When it came to pinning the rape and murder on someone, Ron Williamson was certainly an easy target. Ron’s drinking problem began in high school and, when his baseball career unraveled, alcohol, drugs, and struggles with depression made it impossible for him to hold a job or to move on with his life. So when the baffled investigators and prosecutors in Ada decided that the crime was so brutal that it had to involve two people, Ron and his running buddy Dennis Fritz were “chosen” as the crime’s most logical perpetrators.
Now all they needed was the evidence to convict the two innocent men and cover themselves in glory as great crime fighters. There was no evidence to be found, however, something that did very little to slow down the police investigators or the local prosecutor who had already decided that Fritz and Williamson were guilty. A combination of creatively coerced “confessions,” testimony from local lowlifes (one who was later to be convicted of the very crime in question), sloppy testimony from experts, a judge who proved his own incompetence, and lies suggested to, and regurgitated by, jailhouse snitches, managed to convict both the men.

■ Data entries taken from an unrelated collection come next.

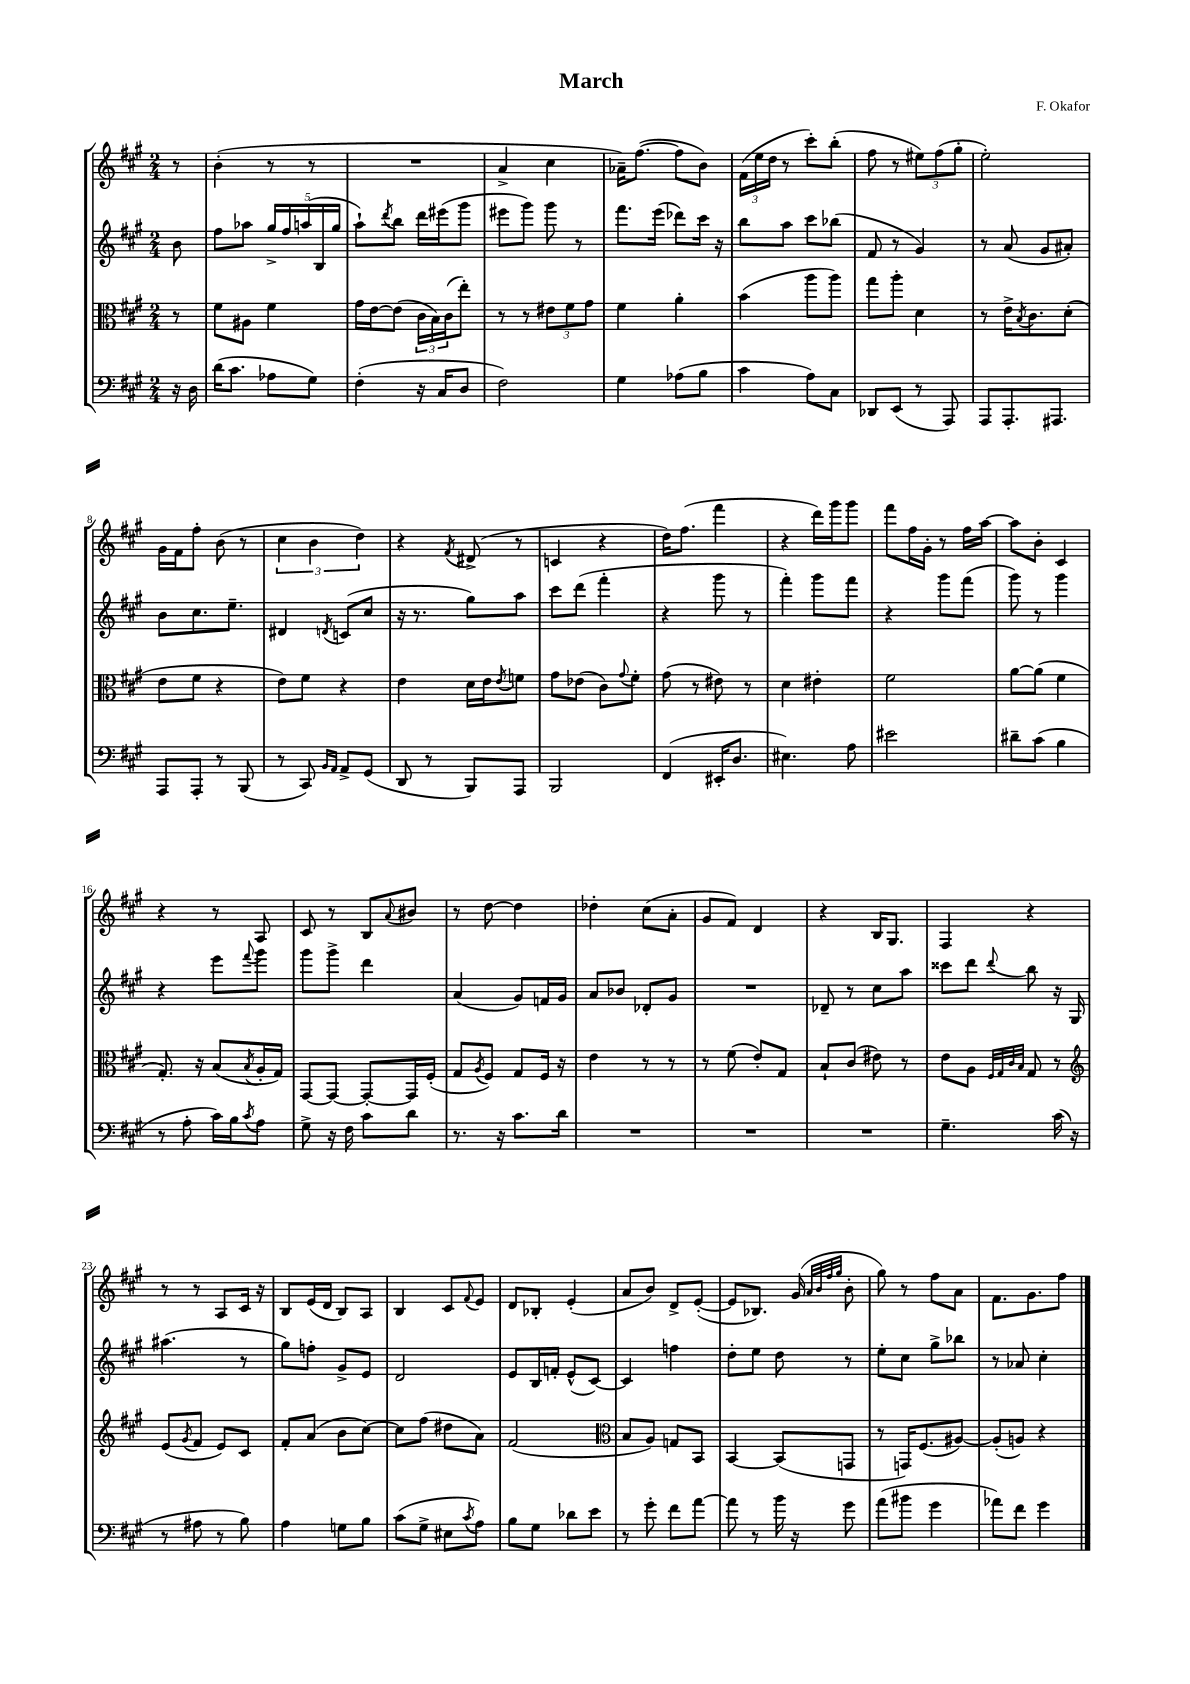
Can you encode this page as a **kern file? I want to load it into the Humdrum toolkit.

**kern	**kern	**kern	**kern
*staff4	*staff3	*staff2	*staff1
*clefF4	*clefC3	*clefG2	*clefG2
*k[f#c#g#]	*k[f#c#g#]	*k[f#c#g#]	*k[f#c#g#]
*M2/4	*M2/4	*M2/4	*M2/4
16r	8r	8b\	8r
16D\	.	.	.
=	=	=	=
(16d\LK	8f#\L	8ff#\L	(4b'\
8.c#\J	.	.	.
.	8A#\J	8aa-\J	.
8A-\L	4f#\	20gg#^/LL	8r
.	.	20ff#/	.
.	.	(20aa/	.
8G#\J)	.	.	8r
.	.	20B/	.
.	.	20gg#/JJ	.
=	=	=	=
(4F#'\	16g#\LL	8aa`\L)	2r
.	[16e\J	.	.
.	.	8qddd/	.
.	(8e\]J	8bb\J	.
16r	24c#\LL	16ddd\LL	.
.	24B\)	.	.
16C#/LK	.	(16eee#\J	.
.	(24c#\J	.	.
8D/J	8ee'\J)	8ggg#\J	.
=	=	=	=
2F#\)	8r	8eee#\L	4a^/
.	8r	8ggg#\J)	.
.	12e#\L	8ggg#\	4cc#\
.	12f#\	.	.
.	.	8r	.
.	12g#\J	.	.
=	=	=	=
4G#\	4f#\	8.fff#\L	16a-~\LK)
.	.	.	([8.ff#\J
.	.	(16eee\Jk	.
(8A-\L	4a'\	8ddd-\L)	8ff#\]L
8B\J	.	16ccc#\Jk	8b\J)
.	.	16r	.
=	=	=	=
4c#\	(4b\	8bb\L	(24f#\LL
.	.	.	24ee\
.	.	.	24dd\JJ
.	.	8aa\J	8r
8A\L)	8aa\L	8ccc#\L	8ccc#'\L)
8C#\J	8aa\J)	(8bb-\J	(8bb'\J
=	=	=	=
8DD-/L	8gg#\L	8f#/	8ff#\
(8EE/J	8aa'\J	8r	8r
8r	4d\	4g#/)	12ee#\L)
.	.	.	(12ff#\
8AAA/)	.	.	.
.	.	.	12gg#'\J
=	=	=	=
8AAA/L	8r	8r	2ee'\)
8.AAA'/	16e^\LK	(8a/	.
.	8qB/	.	.
.	8.c#\	.	.
.	.	8g#/L	.
8.AAA#/J	.	.	.
.	(8d'\J	8a#'/J)	.
=	=	=	=
8AAA/L	8e\L	8b\L	16g#\LL
.	.	.	16f#\J
8AAA'/J	8f#\J	8.cc#\	8ff#'\J
8r	4r	.	(8b\
.	.	8.ee~\J	.
(8BBB/	.	.	8r
=	=	=	=
8r	8e\L)	4d#/	6cc#\
8CC#/)	8f#\J	.	.
.	.	.	6b\
16qqBB/LL	.	.	.
16qqAA/JJ	.	8qd/	.
8AA^/L	4r	(8c/L	.
.	.	.	6dd\)
(8GG#/J	.	8cc#/J	.
=	=	=	=
8DD/	4e\	16r	4r
.	.	8.r	.
8r	.	.	.
.	.	.	8qf#/
8BBB/L)	16d\LL	8gg#\L)	(8d#^/
.	16e\J	.	.
.	8qe/	.	.
8AAA/J	8f\J	8aa\J	8r
=	=	=	=
2BBB/	8g#\L	8ccc#\L	4c/
.	(8e-\J	(8ddd\J	.
.	8c#\L)	4fff#'\	4r
.	8qqg#/	.	.
.	8f#'\J	.	.
=	=	=	=
(4FF#/	(8g#\	4r	16dd\LK)
.	.	.	(8.ff#\J
.	8r	.	.
16EE#'/LK	8e#\)	8ggg#\	4fff#\
8.D/J	.	.	.
.	8r	8r	.
=	=	=	=
4.E#\)	4d\	4fff#'\)	4r
.	4e#'\	8ggg#\L	16ddd\LL)
.	.	.	16ggg#\J
8A\	.	8fff#\J	8ggg#\J
=	=	=	=
2e#\	2f#\	4r	8fff#\L
.	.	.	16ff#\L
.	.	.	16g#'\JJ
.	.	8ggg#\L	8r
.	.	(8fff#\J	16ff#\LL
.	.	.	[16aa\JJ
=	=	=	=
8d#~\L	[8a\L	8ggg#\)	8aa\]L
(8c#\J	(8a\]J	8r	8b'\J
4B\	4f#\	4ggg#\	4c#/
=	=	=	=
8r	8.G#'/)	4r	4r
8A'\	.	.	.
.	16r	.	.
16c#\LL)	(8B/L	8eee\L	8r
16B\J	.	.	.
8qc#/	8qB/	8qqfff#/	.
8A\J	16A'/L	8ggg#\J	8A/
.	16G#/JJ)	.	.
=	=	=	=
8G#^\	[8GG#/L	8ggg#\L	8c#/
16r	8GG#/_J	8ggg#^\J	8r
16F#\	.	.	.
8c#\L	8GG#'/_L	4ddd\	8B/L
.	.	.	8qqa/
8d\J	16GG#/]L	.	8b#/J
.	(16F#'/JJ	.	.
=	=	=	=
8.r	8G#/L	(4a/	8r
.	8qA/	.	.
.	8F#/J)	.	[8dd\
16r	.	.	.
8.c#\L	8G#/L	8g#/L)	4dd\]
.	16F#/Jk	16f/L	.
16d\Jk	16r	16g#/JJ	.
=	=	=	=
2r	4e\	8a/L	4dd-'\
.	.	8b-/J	.
.	8r	8d-'/L	(8cc#\L
.	8r	8g#/J	8a'\J
=	=	=	=
2r	8r	2r	8g#/L
.	(8f#\	.	8f#/J)
.	8e'/L)	.	4d/
.	8G#/J	.	.
=	=	=	=
2r	8B`/L	8d-~/	4r
.	(8c#/J	8r	.
.	8e#\)	8cc#\L	16B/LK
.	.	.	8.G#/J
.	8r	8aa\J	.
=	=	=	=
4.G#~\	8e\L	8ccc##\L	4F#/
.	8A\J	8ddd\J	.
.	32qqF#/LLL	.	.
.	32qqG#/	.	.
.	32qqc#/	.	.
.	32qqB/JJJ	8qqddd/	.
.	8G#/	8bb\	4r
(16c#\	8r	16r	.
16r	.	16G#/	.
=	=	=	=
*	*clefG2	*	*
8r	(8e/L	(4.aa#\	8r
.	8qg#/	.	.
8A#\	8f#/J	.	8r
8r	8e/L)	.	8A/L
8B\)	8c#/J	8r	16c#/Jk
.	.	.	16r
=	=	=	=
4A\	8f#'/L	8gg#\L)	8B/L
.	(8a/J	8ff'\J	(16e/L
.	.	.	16d/JJ
8G\L	8b\L	8g#^/L	8B/L)
8B\J	[8cc#\J)	8e/J	8A/J
=	=	=	=
(8c#\L	8cc#\]L	2d/	4B/
8G#^\J	(8ff#\J	.	.
8E#\L	8dd#\L	.	8c#/L
8qc#/	.	.	8qqf#/
8A\J)	8a\J)	.	8e/J
=	=	=	=
8B\L	(2f#/	8e/L	8d/L
8G#\J	.	16B/L	8B-'/J
.	.	16f'/JJ	.
8d-\L	.	(8e^^/L	(4e'/
8e\J	.	[8c#/J)	.
=	=	=	=
*	*clefC3	*	*
8r	8B/L	4c#/]	8a/L
8g#'\	8A/J)	.	8b/J)
8f#\L	8G/L	4ff\	8d^/L
[8a\J	8BB/J	.	([8e'/J
=	=	=	=
8a\]	[4BB/	8dd'\L	8e/]L
8r	.	8ee\J	8.B-/J)
16b\	(8BB/]L	8dd\	.
16r	.	.	(16g#/
.	.	.	32qqa/LLL
.	.	.	32qqb/
.	.	.	32qqff#/
.	.	.	32qqgg#/JJJ
8g#\	8GG/J	8r	8b'\
=	=	=	=
(8a\L	8r	8ee'\L	8gg#\)
8b#\J	16GG/LK)	8cc#\J	8r
.	(8.F#/	.	.
4g#\	.	8gg#^\L	8ff#\L
.	[8A#/J)	8bb-\J	8a\J
=	=	=	=
8a-\L)	(8A#'/]L	8r	8.f#\L
8f#\J	8A/J)	8a-/	.
.	.	.	8.g#\
4g#\	4r	4cc#'\	.
.	.	.	8ff#\J
==	==	==	==
*-	*-	*-	*-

Their story is one that most of us would like to believe never happens in this country. Unfortunately, as Grisham proves in The Innocent Man, it probably happens much more often than we know. All it takes is the right combination of incompetent policemen, investigators, expert witnesses, prosecutors and judges to make it possible. Ron Williamson and Dennis Fritz had years stolen from them and their lives were largely ruined by the very people charged with protecting the public welfare. This is one scary story.
Grisham tells the Fritz and Williamson story in a very straightforward way. There is no attempt to “novelize” what happened through the use of extensively recreated dialogue or by speaking from the points-of-view of its main characters. That does make for some rather dry reading at times but the details resulting from Grisham’s research makes his straight reporting of the facts a fascinating one. The 10-disc unabridged audio version of The Innocent Man is read by Craig Wasson who does a particularly effective job in giving a voice to Ron Williamson’s frustration and outright anger about the situation in which he found himself.
Fans of John Grisham’s novels, in which the action seldom seems to stop, might find the pace of this one to be a little slow. But Grisham had an important story to tell and he told it well.